Hubert Durrett Stephens (July 2, 1875 – March 14, 1946) was an American lawyer and politician who served two terms as a Democratic United States Senator from Mississippi from 1923 until 1935.
[1] He served as a town alderman in New Albany for one term, then in 1907, he received an appointment to fill a vacancy as district attorney in the Third Judicial Circuit.
Stephens advocated for a free trade approach and thus opposed the protective tariff that was a hotly debated issue of the day.
He rose to the rank of vice chairman of the Banking and Currency Subcommittee, where he called the Federal Reserve Act of 1913 “the greatest piece of constructive legislation that has been enacted in the history of the nation.”[3] The district Stephens represented was agrarian and rural, leading the congressman to advocate for federal support for rural road and transportation development.
He opposed a bill limiting railroad employees to an eight-hour work day, but supported federalization of the nation’s railways during World War I.
Stephens aligned himself with others from the lower Mississippi Valley in the contentious debate over establishment of flood control plain in the region.

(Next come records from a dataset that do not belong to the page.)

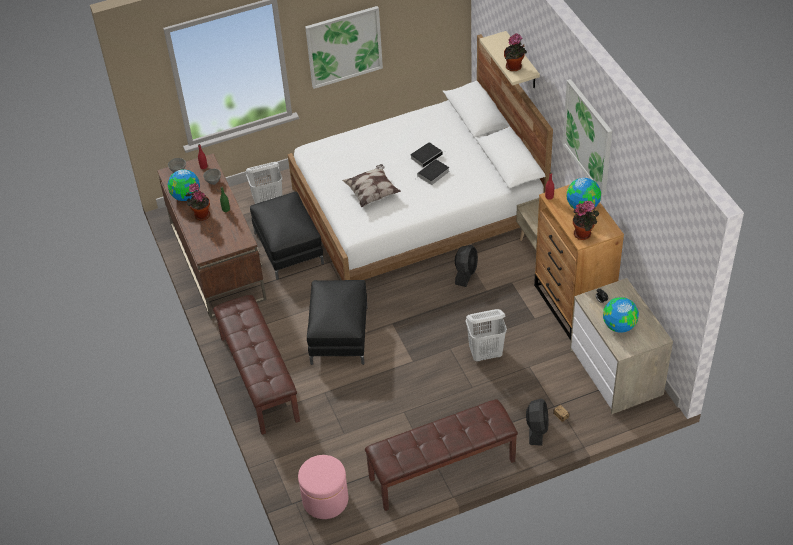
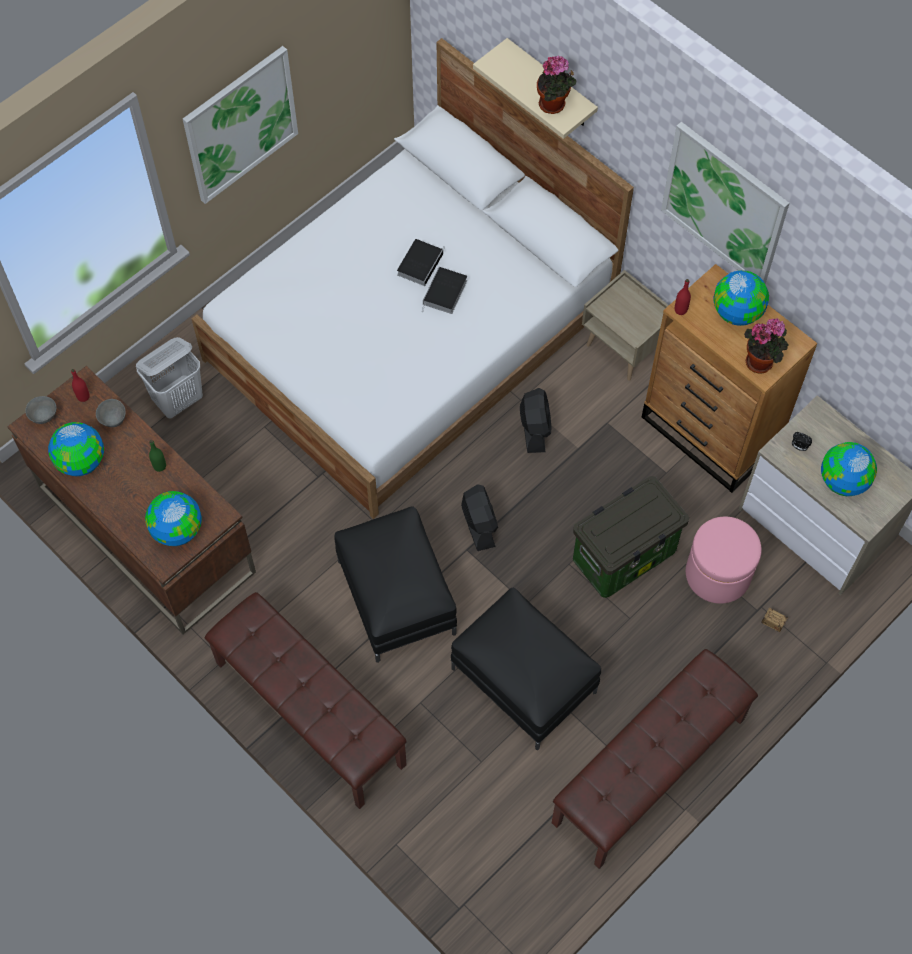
camera: 25 degrees left, 15 degrees up
(201, 215) = (123, 489): potted plant -> none
(218, 241) = (177, 530): none -> globe
(288, 248) = (247, 469): black ottoman -> black ottoman (523, 680)
(325, 500) = (505, 883): pink ottoman -> pink ottoman (717, 574)
(372, 193) = (367, 355): pillow -> none
(486, 353) = (624, 555): white laundry basket -> storage box
(536, 429) = (750, 656): black fan -> black fan (478, 524)

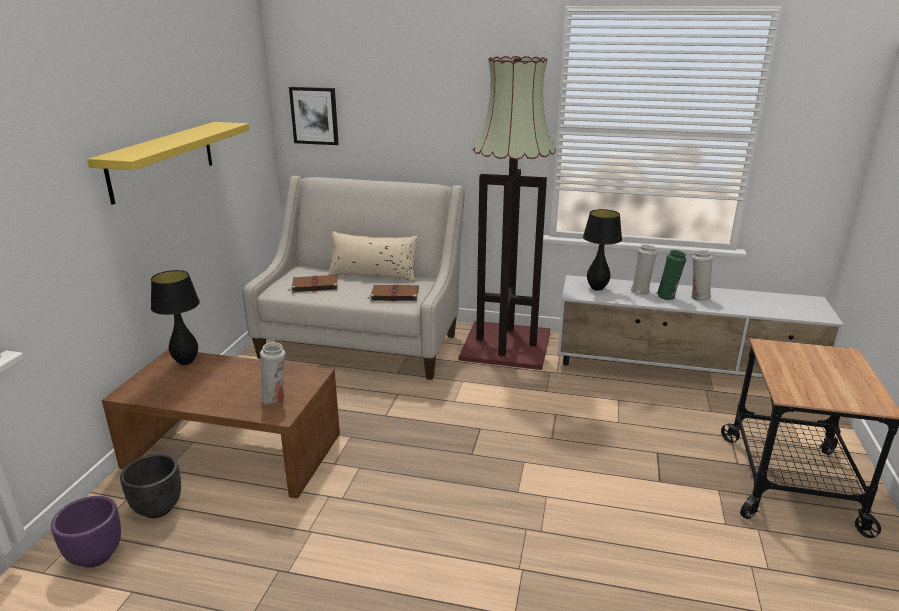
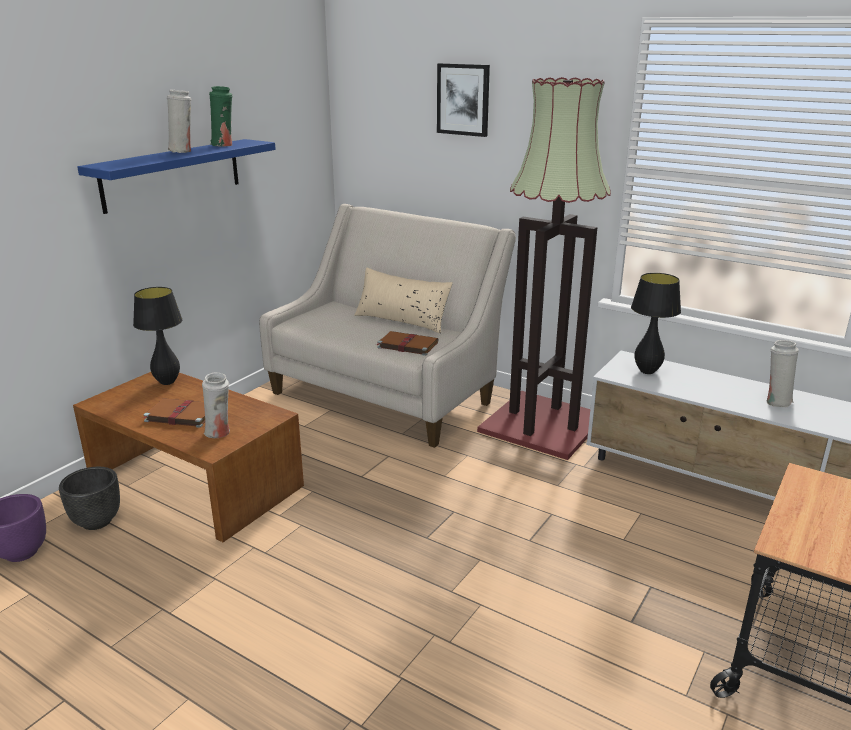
camera: 20 degrees right, 0 degrees up
(162, 160) = (172, 174): yellow shelf -> blue shelf
(314, 115) = (369, 139): picture -> picture (463, 99)
(314, 285) = (333, 323): brown book -> brown book (180, 415)
(640, 291) = (702, 382): white vase -> white vase (182, 151)
(667, 297) = (733, 395): green vase -> green vase (224, 145)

A prominent national magazine of the day cited Stephens as being “the only senator in recent times who has evinced a willingness to forego his right to talk.”[9] Stephens generally opposed liberal immigration policies, although he supported legislation paving the way for admission and naturalization of foreign women married to U.S. servicemen.
Prior to his death, he instructed that his official papers from his time in office be burned, leaving little available record of his public service.